### RECORDS TO PROCESS
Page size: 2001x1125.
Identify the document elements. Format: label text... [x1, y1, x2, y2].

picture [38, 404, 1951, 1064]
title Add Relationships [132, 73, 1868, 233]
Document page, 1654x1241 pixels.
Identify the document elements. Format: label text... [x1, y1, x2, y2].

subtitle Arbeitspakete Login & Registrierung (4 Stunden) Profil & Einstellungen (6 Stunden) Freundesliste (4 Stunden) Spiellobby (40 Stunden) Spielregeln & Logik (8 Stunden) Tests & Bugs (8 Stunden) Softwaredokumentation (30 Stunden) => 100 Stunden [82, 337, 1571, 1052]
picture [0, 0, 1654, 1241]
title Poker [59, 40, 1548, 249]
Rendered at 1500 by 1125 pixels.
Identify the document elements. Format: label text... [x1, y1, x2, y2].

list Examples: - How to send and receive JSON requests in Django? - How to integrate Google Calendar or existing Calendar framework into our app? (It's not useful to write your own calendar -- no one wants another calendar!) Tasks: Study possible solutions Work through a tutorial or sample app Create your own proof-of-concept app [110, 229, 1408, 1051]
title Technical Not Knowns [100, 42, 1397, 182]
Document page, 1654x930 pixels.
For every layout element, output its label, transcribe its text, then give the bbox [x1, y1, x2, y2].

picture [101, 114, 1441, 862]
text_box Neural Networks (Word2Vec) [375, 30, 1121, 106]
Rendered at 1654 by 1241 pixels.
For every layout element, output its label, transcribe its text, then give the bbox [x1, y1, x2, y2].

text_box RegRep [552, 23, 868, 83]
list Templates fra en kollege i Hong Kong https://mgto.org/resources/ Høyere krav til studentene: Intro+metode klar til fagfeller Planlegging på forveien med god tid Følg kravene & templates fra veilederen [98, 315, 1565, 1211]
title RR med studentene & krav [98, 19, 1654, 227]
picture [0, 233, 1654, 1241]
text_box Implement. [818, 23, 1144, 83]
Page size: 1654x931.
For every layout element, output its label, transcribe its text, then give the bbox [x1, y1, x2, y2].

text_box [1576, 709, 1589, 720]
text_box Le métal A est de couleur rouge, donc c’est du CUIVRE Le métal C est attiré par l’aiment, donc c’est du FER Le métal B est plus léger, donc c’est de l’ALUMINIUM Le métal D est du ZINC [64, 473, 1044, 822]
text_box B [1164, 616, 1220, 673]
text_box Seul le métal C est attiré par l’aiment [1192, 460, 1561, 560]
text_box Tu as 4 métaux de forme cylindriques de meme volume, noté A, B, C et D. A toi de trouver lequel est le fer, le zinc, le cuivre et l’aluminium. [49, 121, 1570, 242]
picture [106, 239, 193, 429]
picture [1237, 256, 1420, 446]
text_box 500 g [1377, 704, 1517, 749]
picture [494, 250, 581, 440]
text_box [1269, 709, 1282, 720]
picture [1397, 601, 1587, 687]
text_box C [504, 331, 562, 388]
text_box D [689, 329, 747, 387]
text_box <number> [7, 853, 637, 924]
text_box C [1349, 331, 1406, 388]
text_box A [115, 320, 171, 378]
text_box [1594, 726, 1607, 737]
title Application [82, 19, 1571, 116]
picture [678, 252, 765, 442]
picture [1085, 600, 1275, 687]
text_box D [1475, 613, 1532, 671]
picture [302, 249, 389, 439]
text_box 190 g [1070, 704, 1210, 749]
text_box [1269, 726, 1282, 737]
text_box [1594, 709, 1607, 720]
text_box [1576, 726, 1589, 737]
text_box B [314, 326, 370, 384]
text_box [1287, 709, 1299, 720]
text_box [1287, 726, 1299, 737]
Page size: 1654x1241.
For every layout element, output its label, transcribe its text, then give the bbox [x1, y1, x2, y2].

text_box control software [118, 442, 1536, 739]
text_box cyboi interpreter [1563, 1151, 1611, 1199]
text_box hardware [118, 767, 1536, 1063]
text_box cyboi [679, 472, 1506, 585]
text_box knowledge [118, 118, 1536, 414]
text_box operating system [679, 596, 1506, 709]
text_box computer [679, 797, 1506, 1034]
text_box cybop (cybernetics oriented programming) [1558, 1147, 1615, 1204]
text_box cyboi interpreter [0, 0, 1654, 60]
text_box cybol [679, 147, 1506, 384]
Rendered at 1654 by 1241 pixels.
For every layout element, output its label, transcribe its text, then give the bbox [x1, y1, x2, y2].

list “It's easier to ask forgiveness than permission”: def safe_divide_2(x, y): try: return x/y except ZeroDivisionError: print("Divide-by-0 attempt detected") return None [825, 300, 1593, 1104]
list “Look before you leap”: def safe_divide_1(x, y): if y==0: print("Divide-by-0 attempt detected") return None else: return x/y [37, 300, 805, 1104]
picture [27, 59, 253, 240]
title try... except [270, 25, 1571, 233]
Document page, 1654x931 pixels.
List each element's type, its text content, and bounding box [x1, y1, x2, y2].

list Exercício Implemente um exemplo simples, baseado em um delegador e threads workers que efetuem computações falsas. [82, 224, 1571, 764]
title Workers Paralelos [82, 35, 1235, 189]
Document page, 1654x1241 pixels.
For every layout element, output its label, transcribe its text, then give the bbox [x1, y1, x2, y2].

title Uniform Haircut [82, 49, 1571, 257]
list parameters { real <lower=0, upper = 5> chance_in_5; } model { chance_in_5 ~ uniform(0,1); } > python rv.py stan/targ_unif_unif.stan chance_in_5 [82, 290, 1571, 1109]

### TASK REQUIREMENTS
Reproduce every line of the records above verbatim, keeping all characters, spacing, and line order unchanged.

### RIGHT ANSWER
Page size: 2001x1125.
Identify the document elements. Format: label text... [x1, y1, x2, y2].

picture [38, 404, 1951, 1064]
title Add Relationships [132, 73, 1868, 233]
Document page, 1654x1241 pixels.
Identify the document elements. Format: label text... [x1, y1, x2, y2].

subtitle Arbeitspakete Login & Registrierung (4 Stunden) Profil & Einstellungen (6 Stunden) Freundesliste (4 Stunden) Spiellobby (40 Stunden) Spielregeln & Logik (8 Stunden) Tests & Bugs (8 Stunden) Softwaredokumentation (30 Stunden) => 100 Stunden [82, 337, 1571, 1052]
picture [0, 0, 1654, 1241]
title Poker [59, 40, 1548, 249]
Rendered at 1500 by 1125 pixels.
Identify the document elements. Format: label text... [x1, y1, x2, y2].

list Examples: - How to send and receive JSON requests in Django? - How to integrate Google Calendar or existing Calendar framework into our app? (It's not useful to write your own calendar -- no one wants another calendar!) Tasks: Study possible solutions Work through a tutorial or sample app Create your own proof-of-concept app [110, 229, 1408, 1051]
title Technical Not Knowns [100, 42, 1397, 182]
Document page, 1654x930 pixels.
For every layout element, output its label, transcribe its text, then give the bbox [x1, y1, x2, y2].

picture [101, 114, 1441, 862]
text_box Neural Networks (Word2Vec) [375, 30, 1121, 106]
Rendered at 1654 by 1241 pixels.
For every layout element, output its label, transcribe its text, then give the bbox [x1, y1, x2, y2].

text_box RegRep [552, 23, 868, 83]
list Templates fra en kollege i Hong Kong https://mgto.org/resources/ Høyere krav til studentene: Intro+metode klar til fagfeller Planlegging på forveien med god tid Følg kravene & templates fra veilederen [98, 315, 1565, 1211]
title RR med studentene & krav [98, 19, 1654, 227]
picture [0, 233, 1654, 1241]
text_box Implement. [818, 23, 1144, 83]
Page size: 1654x931.
For every layout element, output its label, transcribe its text, then give the bbox [x1, y1, x2, y2].

text_box [1576, 709, 1589, 720]
text_box Le métal A est de couleur rouge, donc c’est du CUIVRE Le métal C est attiré par l’aiment, donc c’est du FER Le métal B est plus léger, donc c’est de l’ALUMINIUM Le métal D est du ZINC [64, 473, 1044, 822]
text_box B [1164, 616, 1220, 673]
text_box Seul le métal C est attiré par l’aiment [1192, 460, 1561, 560]
text_box Tu as 4 métaux de forme cylindriques de meme volume, noté A, B, C et D. A toi de trouver lequel est le fer, le zinc, le cuivre et l’aluminium. [49, 121, 1570, 242]
picture [106, 239, 193, 429]
picture [1237, 256, 1420, 446]
text_box 500 g [1377, 704, 1517, 749]
picture [494, 250, 581, 440]
text_box [1269, 709, 1282, 720]
picture [1397, 601, 1587, 687]
text_box C [504, 331, 562, 388]
text_box D [689, 329, 747, 387]
text_box <number> [7, 853, 637, 924]
text_box C [1349, 331, 1406, 388]
text_box A [115, 320, 171, 378]
text_box [1594, 726, 1607, 737]
title Application [82, 19, 1571, 116]
picture [678, 252, 765, 442]
picture [1085, 600, 1275, 687]
text_box D [1475, 613, 1532, 671]
picture [302, 249, 389, 439]
text_box 190 g [1070, 704, 1210, 749]
text_box [1269, 726, 1282, 737]
text_box [1594, 709, 1607, 720]
text_box [1576, 726, 1589, 737]
text_box B [314, 326, 370, 384]
text_box [1287, 709, 1299, 720]
text_box [1287, 726, 1299, 737]
Page size: 1654x1241.
For every layout element, output its label, transcribe its text, then give the bbox [x1, y1, x2, y2].

text_box control software [118, 442, 1536, 739]
text_box cyboi interpreter [1563, 1151, 1611, 1199]
text_box hardware [118, 767, 1536, 1063]
text_box cyboi [679, 472, 1506, 585]
text_box knowledge [118, 118, 1536, 414]
text_box operating system [679, 596, 1506, 709]
text_box computer [679, 797, 1506, 1034]
text_box cybop (cybernetics oriented programming) [1558, 1147, 1615, 1204]
text_box cyboi interpreter [0, 0, 1654, 60]
text_box cybol [679, 147, 1506, 384]
Rendered at 1654 by 1241 pixels.
For every layout element, output its label, transcribe its text, then give the bbox [x1, y1, x2, y2].

list “It's easier to ask forgiveness than permission”: def safe_divide_2(x, y): try: return x/y except ZeroDivisionError: print("Divide-by-0 attempt detected") return None [825, 300, 1593, 1104]
list “Look before you leap”: def safe_divide_1(x, y): if y==0: print("Divide-by-0 attempt detected") return None else: return x/y [37, 300, 805, 1104]
picture [27, 59, 253, 240]
title try... except [270, 25, 1571, 233]
Document page, 1654x931 pixels.
List each element's type, its text content, and bounding box [x1, y1, x2, y2].

list Exercício Implemente um exemplo simples, baseado em um delegador e threads workers que efetuem computações falsas. [82, 224, 1571, 764]
title Workers Paralelos [82, 35, 1235, 189]
Document page, 1654x1241 pixels.
For every layout element, output its label, transcribe its text, then give the bbox [x1, y1, x2, y2].

title Uniform Haircut [82, 49, 1571, 257]
list parameters { real <lower=0, upper = 5> chance_in_5; } model { chance_in_5 ~ uniform(0,1); } > python rv.py stan/targ_unif_unif.stan chance_in_5 [82, 290, 1571, 1109]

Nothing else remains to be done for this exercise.